In the most recent experiment, Steinberg and colleagues showed that the surrealism was a consequence of non-locality — the fact that the particles were able to influence one another instantaneously at a distance. In fact, the “incorrect” predictions of trajectories by the entangled photon were actually a consequence of where in their course the entangled particles were measured. Considering both particles together, the measurements made sense and were consistent with real trajectories.

Steinberg points out that both the standard interpretation of quantum mechanics and the De Broglie-Bohm interpretation are consistent with experimental evidence, and are mathematically equivalent. But it is helpful in some circumstances to visualize real trajectories, rather than wave function collapses, he says.

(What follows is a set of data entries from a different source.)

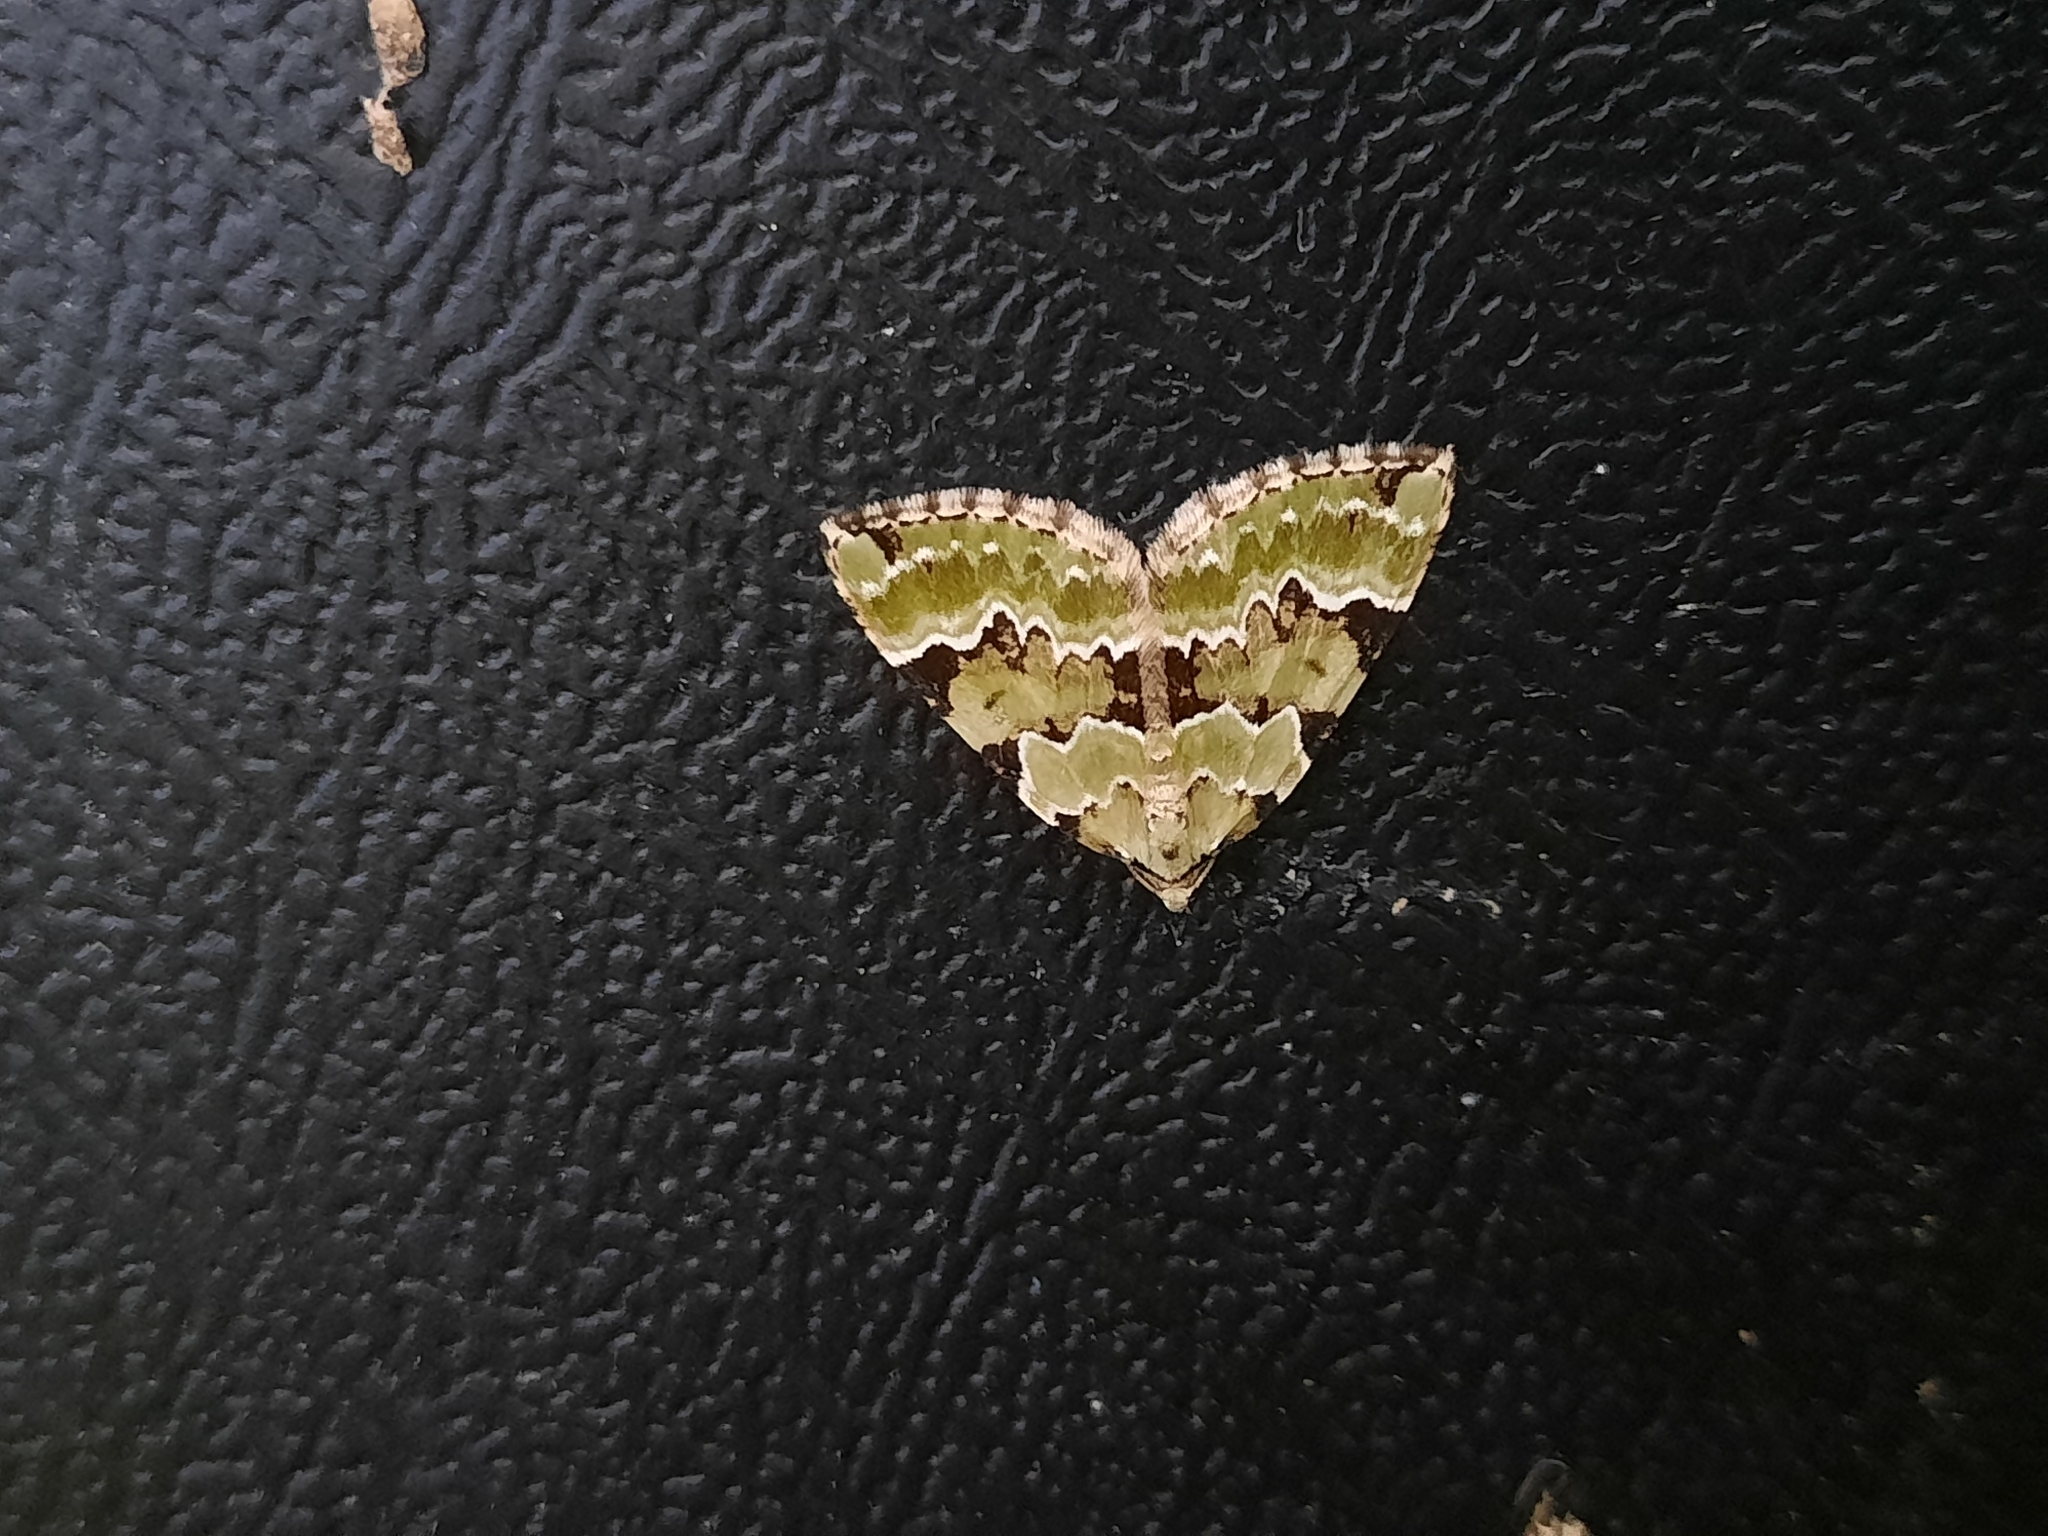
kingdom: Animalia
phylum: Arthropoda
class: Insecta
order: Lepidoptera
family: Geometridae
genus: Colostygia
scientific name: Colostygia pectinataria
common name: Green carpet
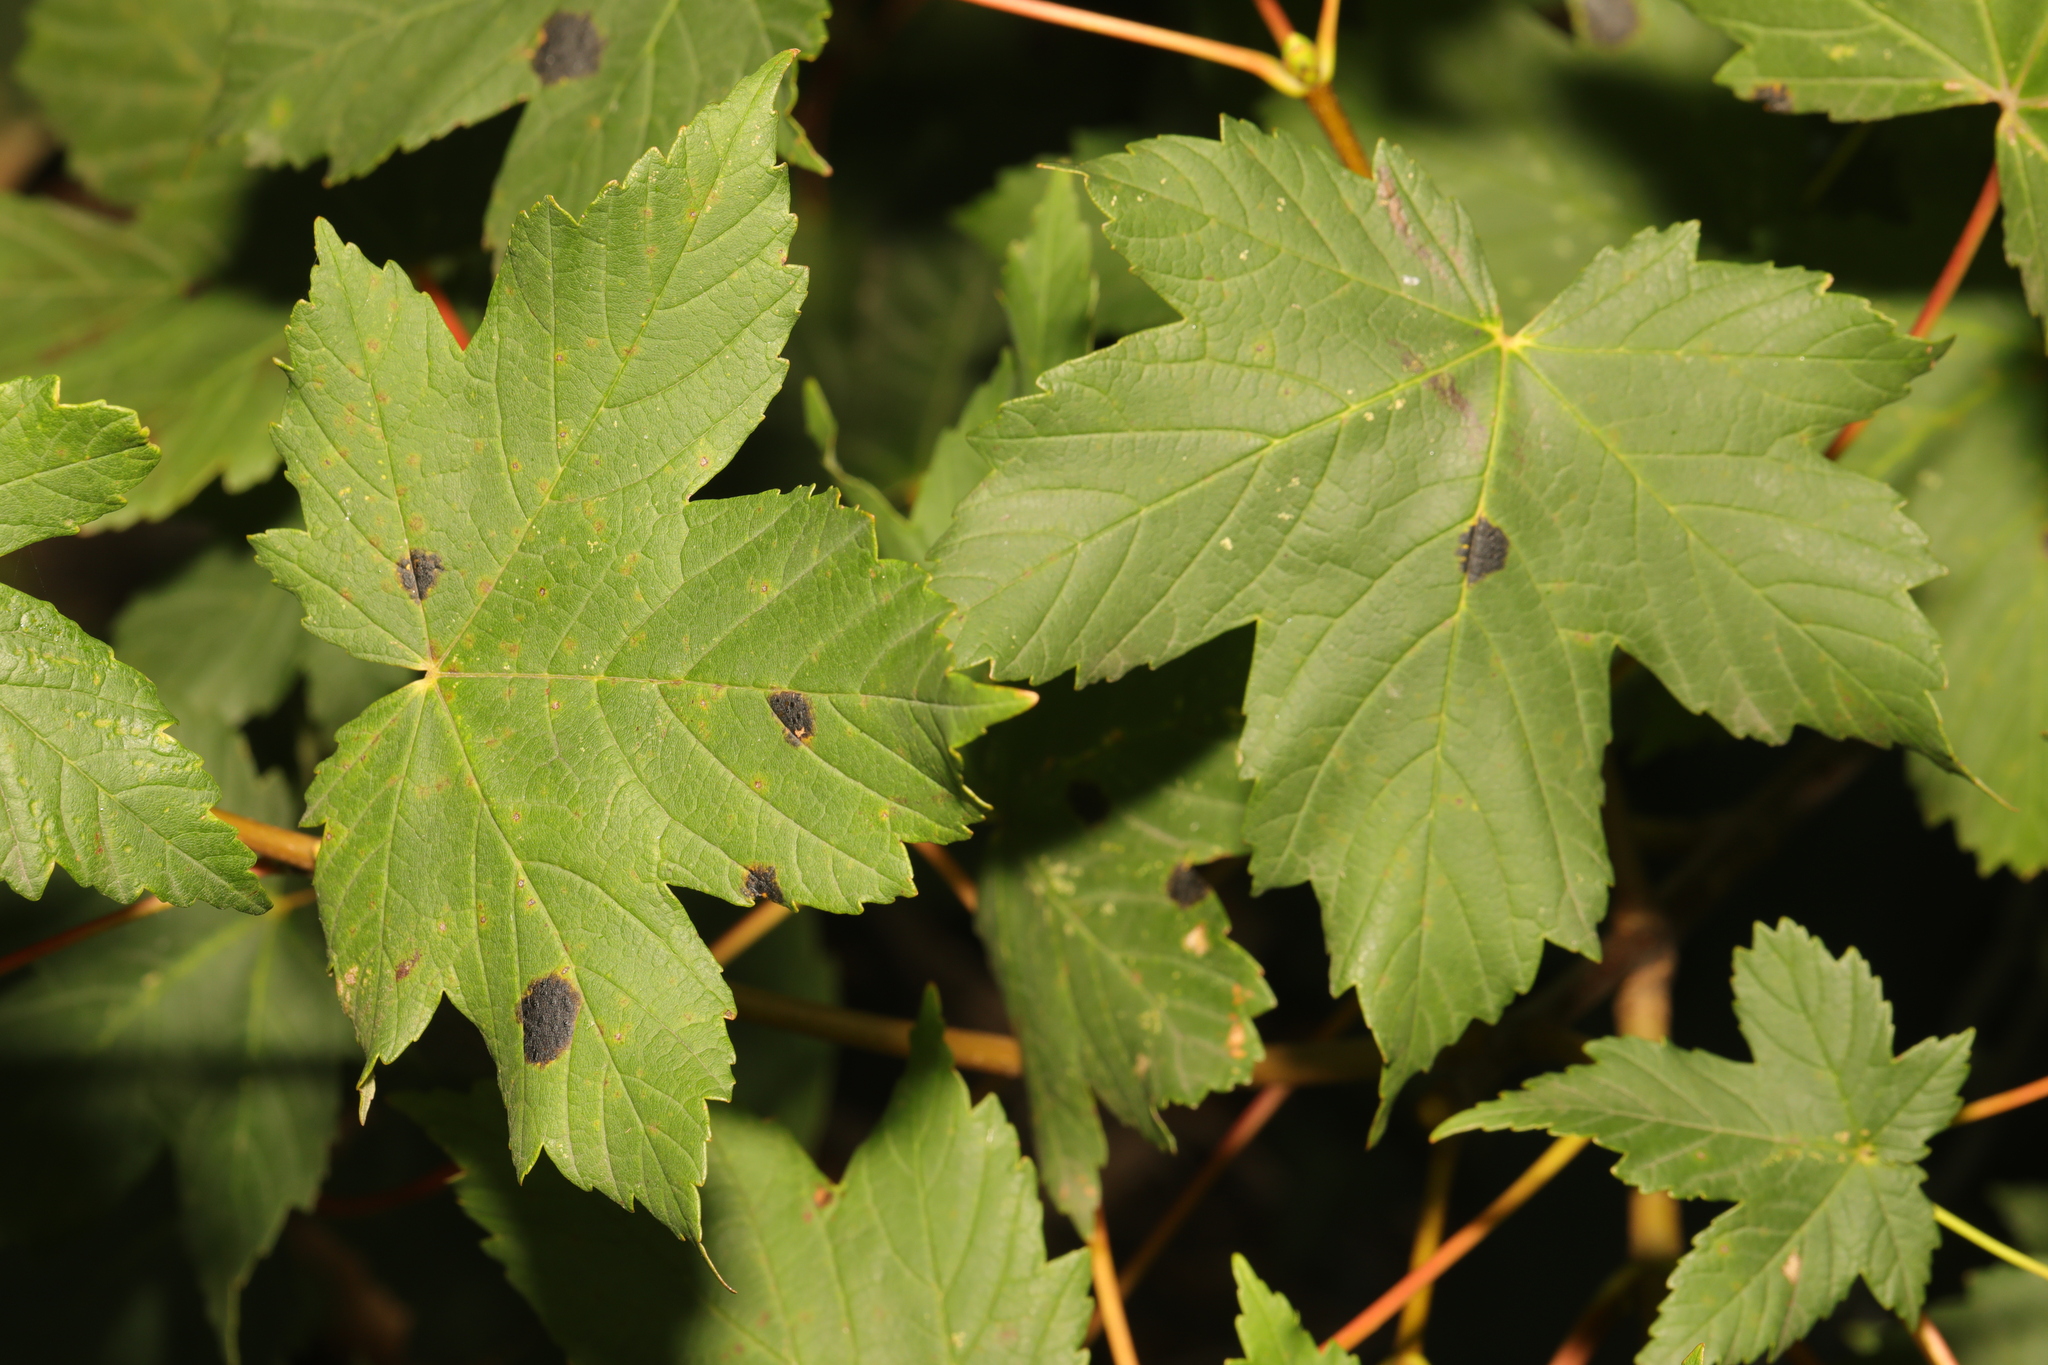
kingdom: Plantae
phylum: Tracheophyta
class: Magnoliopsida
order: Sapindales
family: Sapindaceae
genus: Acer
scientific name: Acer pseudoplatanus
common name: Sycamore
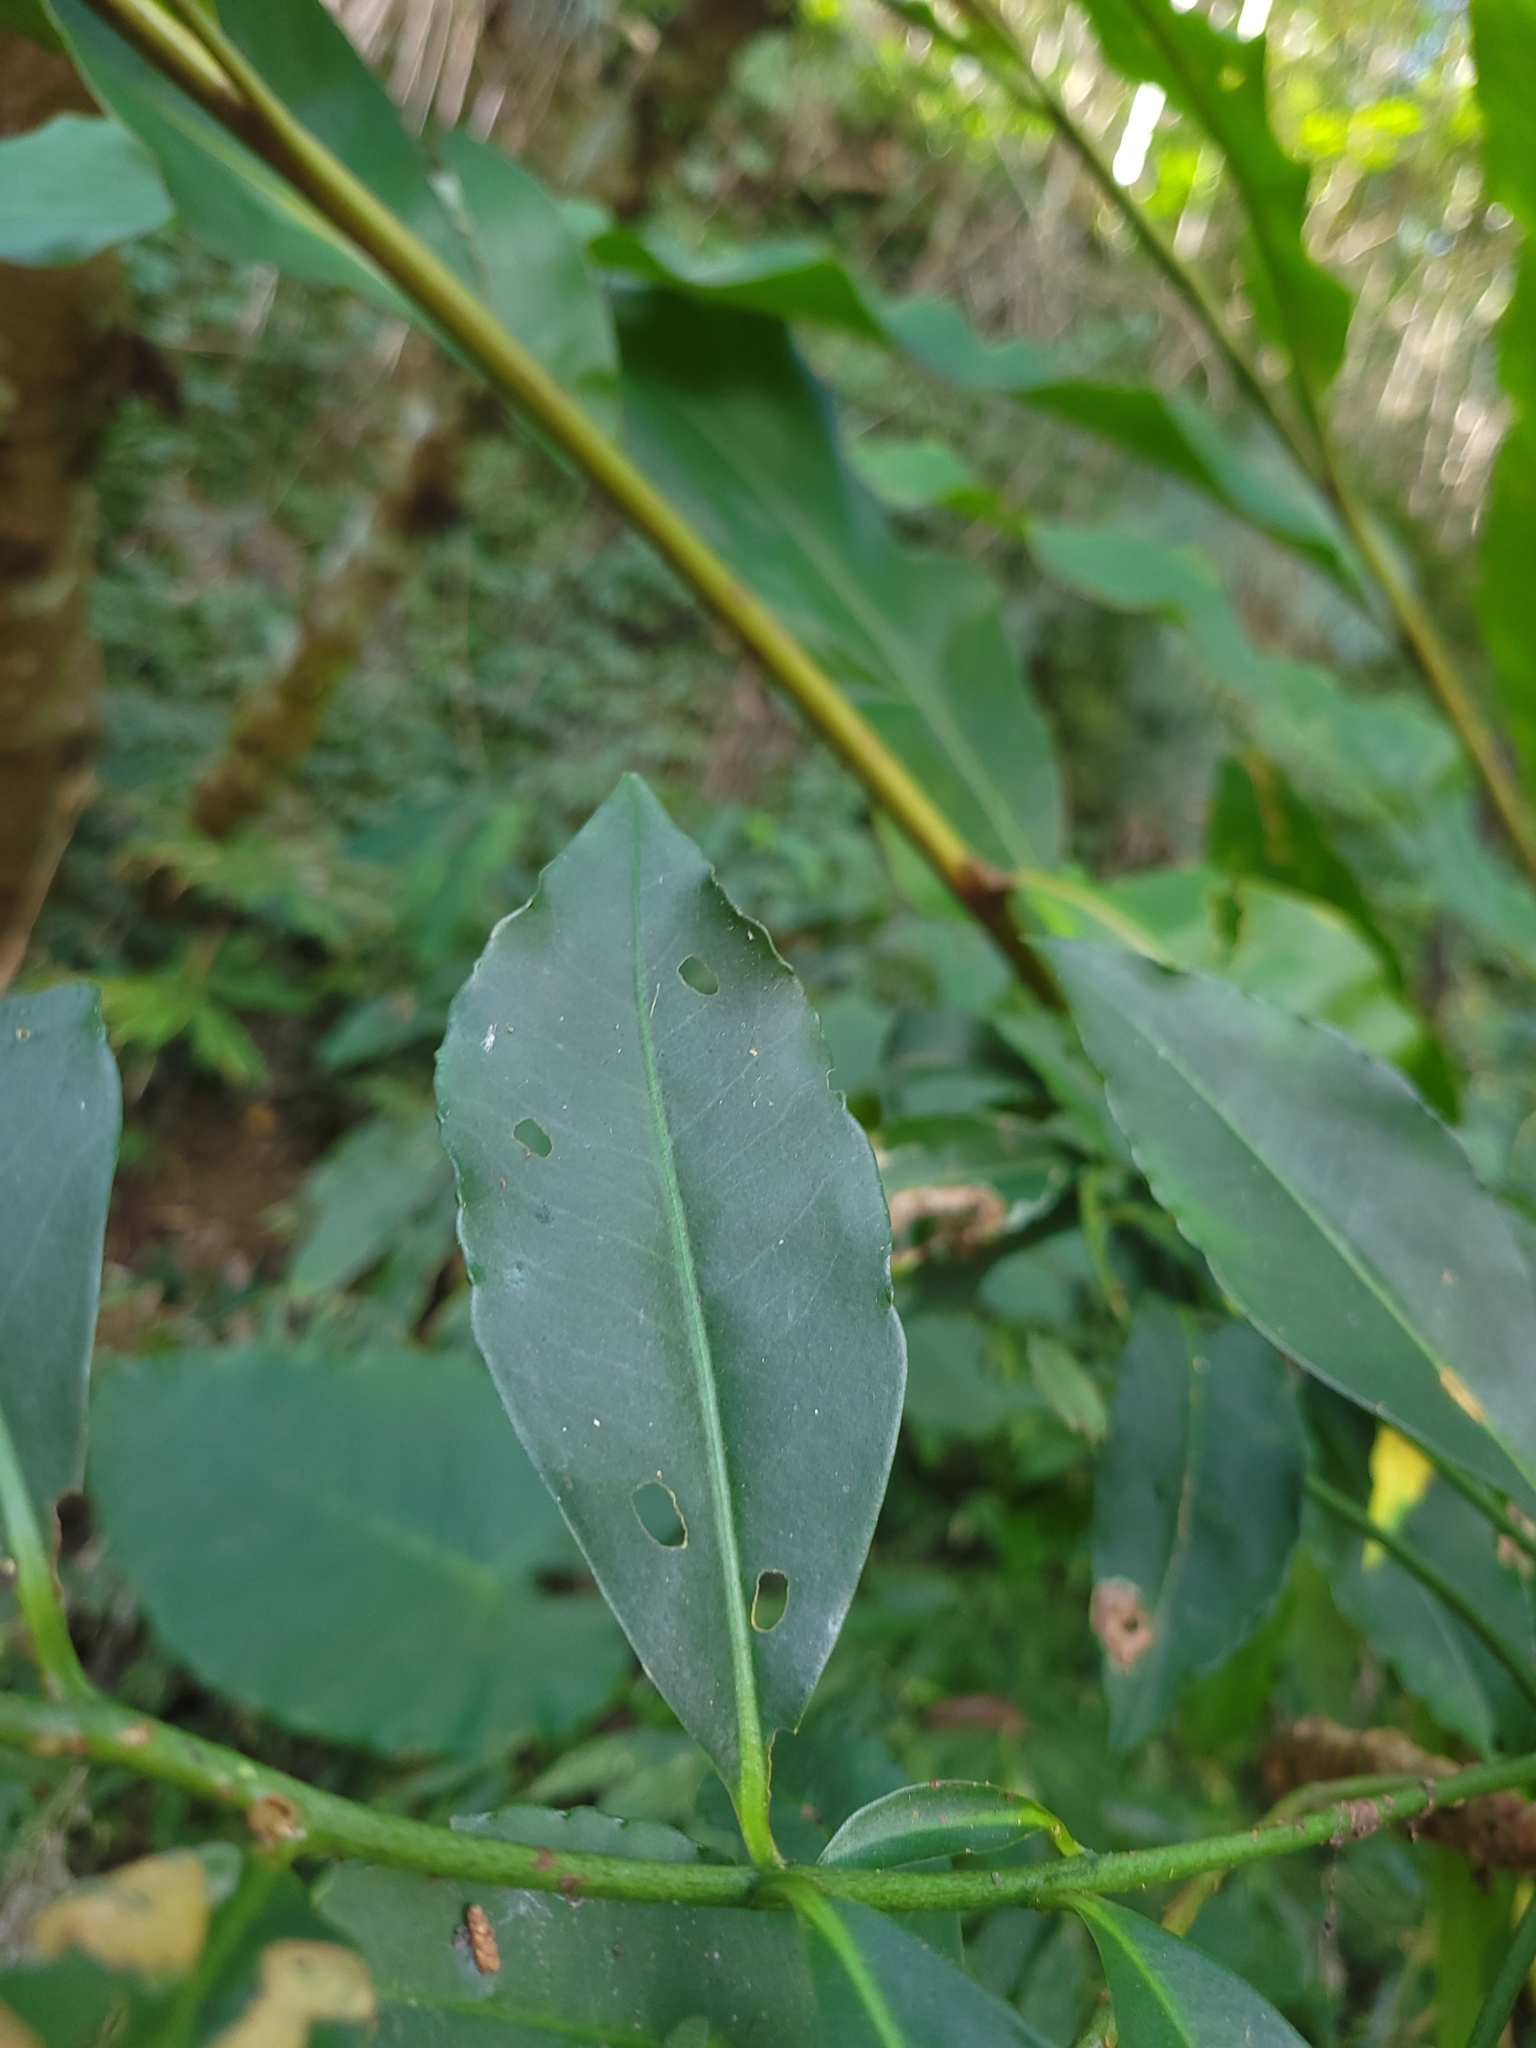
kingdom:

An image illustrating the work has been provided,

On the left, a still image from an animation of reconstructed trajectories for photons going through a double-slit. A second photon “measures” which slit each photon traversed, so no interference results on the screen. The image on the right shows the polarisation of this second, “probe." Credit: Dylan Mahler Courtesy: CIFAR

On the left, a still image from an animation of reconstructed trajectories for photons going through a double-slit. A second photon “measures” which slit each photon traversed, so no interference results on the screen. The image on the right shows the polarisation of this second, “probe.” Credit: Dylan Mahler Courtesy: CIFAR

Here’s a link to and a citation for the paper,

Experimental nonlocal and surreal Bohmian trajectories by Dylan H. Mahler, Lee Rozema, Kent Fisher, Lydia Vermeyden, Kevin J. Resch, Howard M. Wiseman, and Aephraim Steinberg. Science Advances  19 Feb 2016: Vol. 2, no. 2, e1501466 DOI: 10.1126/science.1501466

This article appears to be open access.